"DIVERSIFIED" OR "DIWORSIFIED" ?

1. Buying too many similar mutual funds does not really diversify your investments.
2. Diversification means having a mix of schemes in your portfolio, differentiated by their fund structure (diversified, large cap, small cap, mid cap, sectoral), investment style (growth, value), or risk profile (high, medium or low risk), optimized to your risk-return profile.
3. Most diversified equity funds follow roughly the same pattern of investment with respect to both stock and sectoral allocation, as they have to invest mainly within its benchmark index, hence look up the fund’s investment mandate.
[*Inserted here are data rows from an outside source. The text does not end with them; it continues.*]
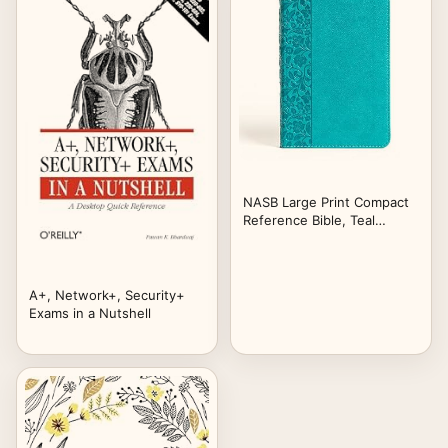
NASB Large Print Compact
Reference Bible, Teal
LeatherTouch, Red Letter,
Presentation Page, Cross-
References, Full-Color
Maps, Easy-to-Read Bible
A+, Network+, Security+
Karmina Type
Exams in a Nutshell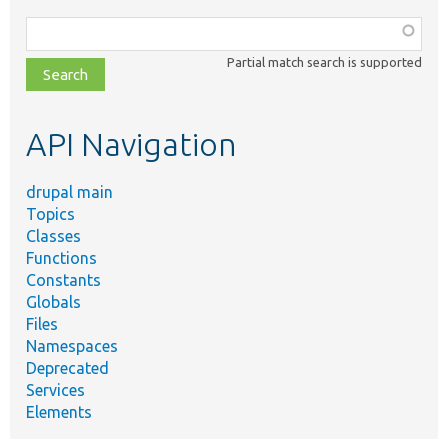
Function,
class,
Partial match search is supported
file,
topic,
etc.
API Navigation
drupal main
Topics
Classes
Functions
Constants
Globals
Files
Namespaces
Deprecated
Services
Elements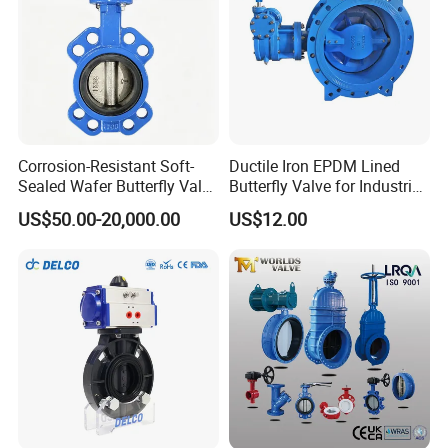
Corrosion-Resistant Soft-
Ductile Iron EPDM Lined
Sealed Wafer Butterfly Valve
Butterfly Valve for Industrial
DN50 to DN200 High-
Control
US$50.00-20,000.00
US$12.00
Quality Soft-Sealed Wafer
Butterfly Valve Nps2 to
Nps8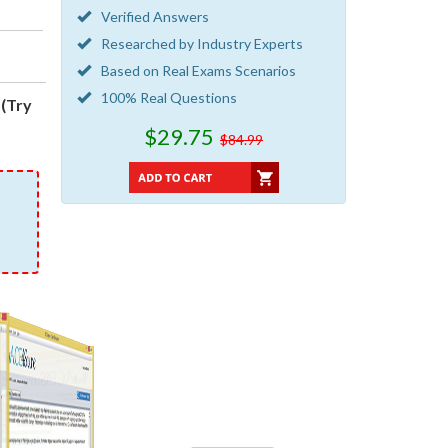
Verified Answers
Researched by Industry Experts
Based on Real Exams Scenarios
100% Real Questions
(Try
$29.75
$84.99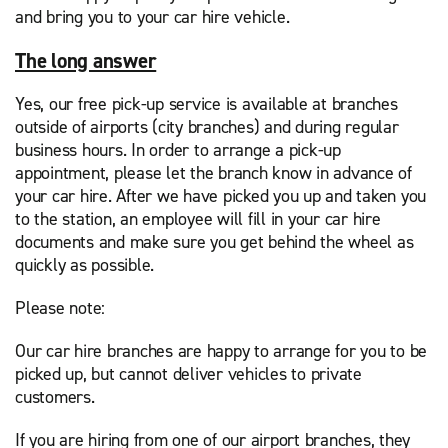
and bring you to your car hire vehicle.
The long answer
Yes, our free pick-up service is available at branches
outside of airports (city branches) and during regular
business hours. In order to arrange a pick-up
appointment, please let the branch know in advance of
your car hire. After we have picked you up and taken you
to the station, an employee will fill in your car hire
documents and make sure you get behind the wheel as
quickly as possible.
Please note:
Our car hire branches are happy to arrange for you to be
picked up, but cannot deliver vehicles to private
customers.
If you are hiring from one of our airport branches, they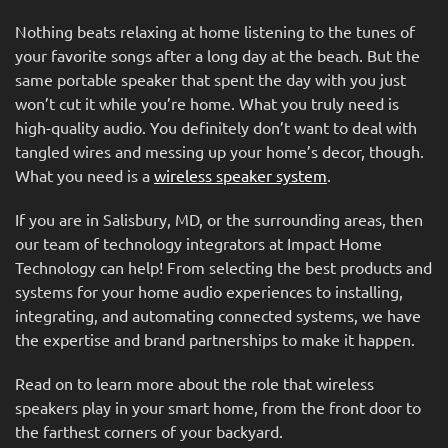
Nothing beats relaxing at home listening to the tunes of
your favorite songs after a long day at the beach. But the
same portable speaker that spent the day with you just
won’t cut it while you’re home. What you truly need is
high-quality audio. You definitely don’t want to deal with
tangled wires and messing up your home’s decor, though.
What you need is a
wireless speaker system
.
If you are in Salisbury, MD, or the surrounding areas, then
our team of technology integrators at Impact Home
Technology can help! From selecting the best products and
systems for your home audio experiences to installing,
integrating, and automating connected systems, we have
the expertise and brand partnerships to make it happen.
Read on to learn more about the role that wireless
speakers play in your smart home, from the front door to
the farthest corners of your backyard.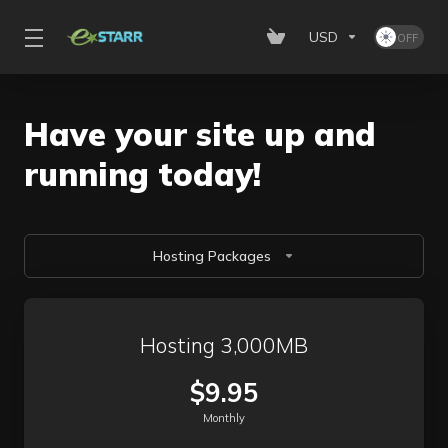
USD
Have your site up and
running today!
Hosting Packages
Hosting 3,000MB
$9.95
Monthly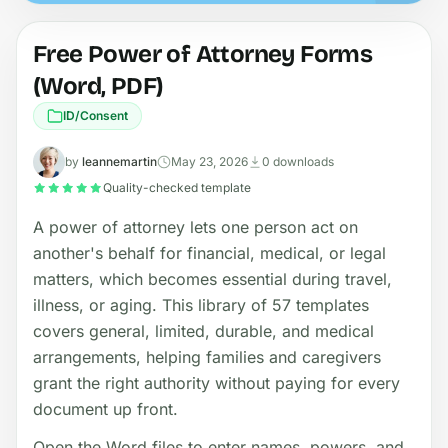
Free Power of Attorney Forms
(Word, PDF)
ID/Consent
by
leannemartin
May 23, 2026
0 downloads
Quality-checked template
A power of attorney lets one person act on
another's behalf for financial, medical, or legal
matters, which becomes essential during travel,
illness, or aging. This library of 57 templates
covers general, limited, durable, and medical
arrangements, helping families and caregivers
grant the right authority without paying for every
document up front.
Open the Word files to enter names, powers, and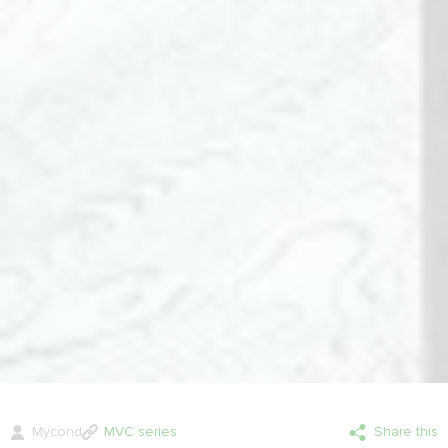
Mycond
MVC series
Share this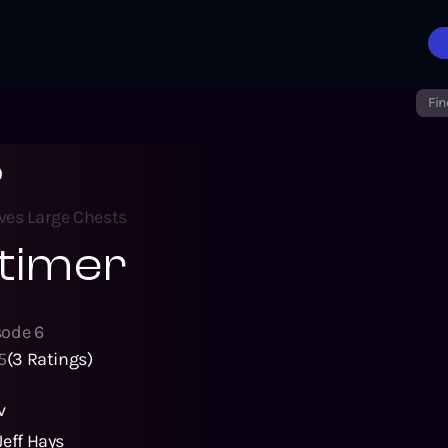
Fin
r
ves Large Chests
timer
sode
6
5
(
3
Ratings)
v
Jeff Hays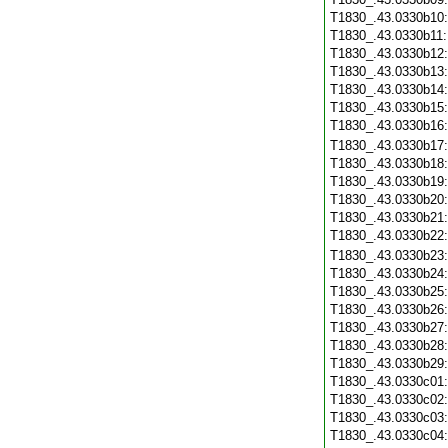
T1830_.43.0330b10
T1830_.43.0330b11
T1830_.43.0330b12
T1830_.43.0330b13
T1830_.43.0330b14
T1830_.43.0330b15
T1830_.43.0330b16
T1830_.43.0330b17
T1830_.43.0330b18
T1830_.43.0330b19
T1830_.43.0330b20
T1830_.43.0330b21
T1830_.43.0330b22
T1830_.43.0330b23
T1830_.43.0330b24
T1830_.43.0330b25
T1830_.43.0330b26
T1830_.43.0330b27
T1830_.43.0330b28
T1830_.43.0330b29
T1830_.43.0330c01
T1830_.43.0330c02
T1830_.43.0330c03
T1830_.43.0330c04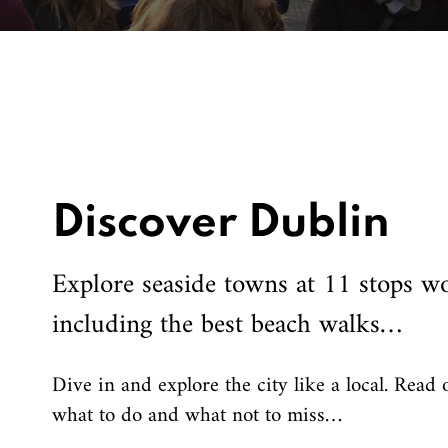
Discover Dublin
Explore seaside towns at 11 stops wo
including the best beach walks…
Dive in and explore the city like a local. Read 
what to do and what not to miss…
4. A well-diversified portfolio can be a mix of large-cap, mid-cap and multi-cap schemes, with a few sectoral funds if you want a focused exposure to a particular sector or theme, provided you do a lot more research and can take higher risks.
5. Don’t invest in more than 6-8 equity funds, because monitoring them will be a challenge.
6. Diversification could also be achieved by investing one’s funds in a mix of equity, debt, gold, money market and real estate funds.
7. Too many funds may ‘diworsify’ your portfolio and lead to lower overall returns. 
8. Remember that in a diversified portfolio, the laggards average out the gains of the outperformers.
9. But in an over-diversified portfolio, the overall out-performance of the winners may be more than pulled down by the laggards.
10. So while diversification is good up to a level, excessive diversification can actually harm one’s portfolio rather than helping it.